4.8.12

Character Psych 101: Emotional Abuse is not Romance

So, let’s imagine a relationship between two people, a boy and a girl in high school. They meet and there’s instant attraction. The boy oscillates between flirting with the girl and telling her to stay away from him. Eventually he gives in. They date. She spends all of her time with him. Her family and friends don’t know where she goes or what she does with him. He disapproves of some of her close friends and tries to get her to stop seeing them. He tells her what to do because he wants to keep her safe. They alternate between blissful making out and extreme fights. He’s her only world. She’s his source of redemption.

Anyone else creeped out yet? Because this describes Bella and Edward in Twilight, as well as many of the relationships that are popping up in every teen or YA romance these days after that model. It also describes your garden-variety abusive relationship. And it’s not romantic. It’s not sweet. It’s glorifying a controlling union in which the boy is free to be possessive and controlling because it’s seen as sweet, caring, insert more delusional crap here. It’s sick. And it’s giving teen girls a very twisted idea of an ideal relationship. Girls aren’t guilt-free either. Our heroines are often guilty of many of the same controlling, possessive behaviors.

This isn't new.  This isn't groundbreaking.  But how many times do we have to talk about this before people start getting the hint?  Twilight.  Hush, Hush.  The Vampire Diaries.  50 Shades of Gray.  My Blood Approves.  Don't make me keep listing.

Sure, you don’t see a lot of YA heroes out there hitting their girlfriends. Most people know how to recognize that kind of abuse. But what about emotional abuse? Let’s take a look.
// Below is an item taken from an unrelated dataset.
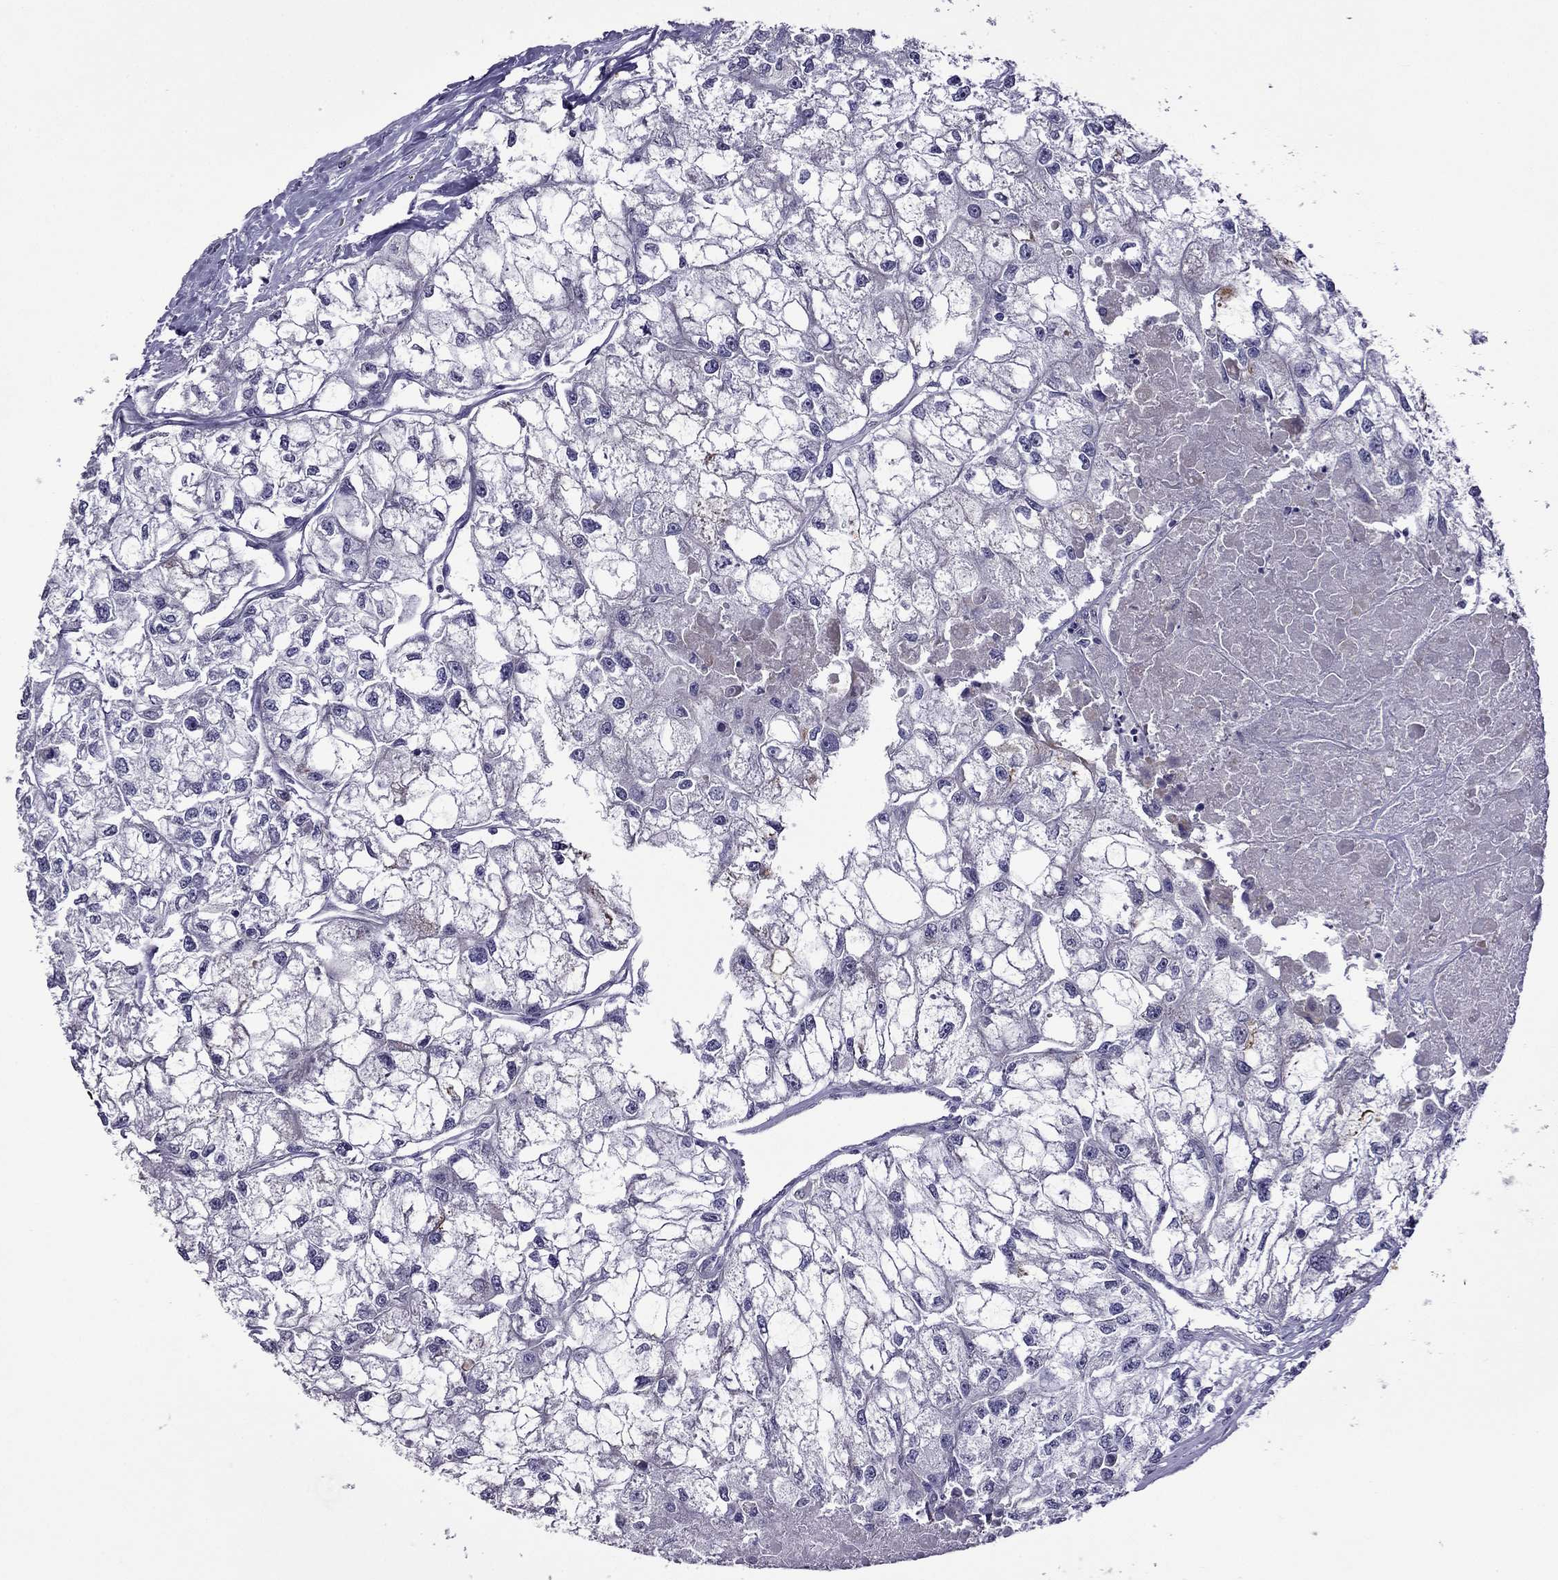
{"staining": {"intensity": "negative", "quantity": "none", "location": "none"}, "tissue": "renal cancer", "cell_type": "Tumor cells", "image_type": "cancer", "snomed": [{"axis": "morphology", "description": "Adenocarcinoma, NOS"}, {"axis": "topography", "description": "Kidney"}], "caption": "This is an immunohistochemistry (IHC) micrograph of renal cancer. There is no staining in tumor cells.", "gene": "SPTBN4", "patient": {"sex": "male", "age": 56}}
Common types of emotional abuse courtesy of The Hotline, and some Twilight examples:
  • Calls you names, insults you, or criticizes you
  • Does not trust you and acts jealous or possessive -- This is hugely common in YA. Edward gets annoyed that Jacob gives Bella a present (Twilight).
  • Tries to isolate you from family or friends -- Sounds extreme, right? Well, what about Edward disabling Bella’s truck so that she couldn’t go visit Jacob? Pretty creepy.
  • Monitors where you go, who you call, and who you spend time with -- See above about the truck. Also all of Edward’s annoyance over Bella’s relationship with Jacob.
  • Punishes you by withholding affection
  • Expects you to ask permission
  • Humiliates you in any way

These are just some examples from the top of my head, but the fact that they’re becoming more accepted and enjoyed is worrisome. What’s wrong with healthy relationships built on mutual trust? What’s wrong with girl power? I’m not saying that there aren’t examples of good relationships. I’m saying that too many unhealthy relationships are being upheld as the ideal of love.


Discussion:
What are some examples of abusive relationships or behavior in YA and teen books?
What are some examples of healthy relationships in YA and teen books?
What are your thoughts on the trend?


Other Links:
Twilight and the Abuse Checklist: In which a clever reader goes through the abuse checklist and finds that Edward and Bella fit nearly all of the warning flags.
Relationship violence in Twilight -- In which a psychologist discusses how Bella is the prototypical woman at risk for abuse.
Bad Romance -- A fantastic post about YA novels, particularly Hush Hush, and rape culture.


1 comment:

  1. Great post. I've noticed this trend in YA as well and I have to agree with you that it is setting up the younger generation of girls to not know what a healthy relationship is. Hopefully they will at least have a good role model of it at home.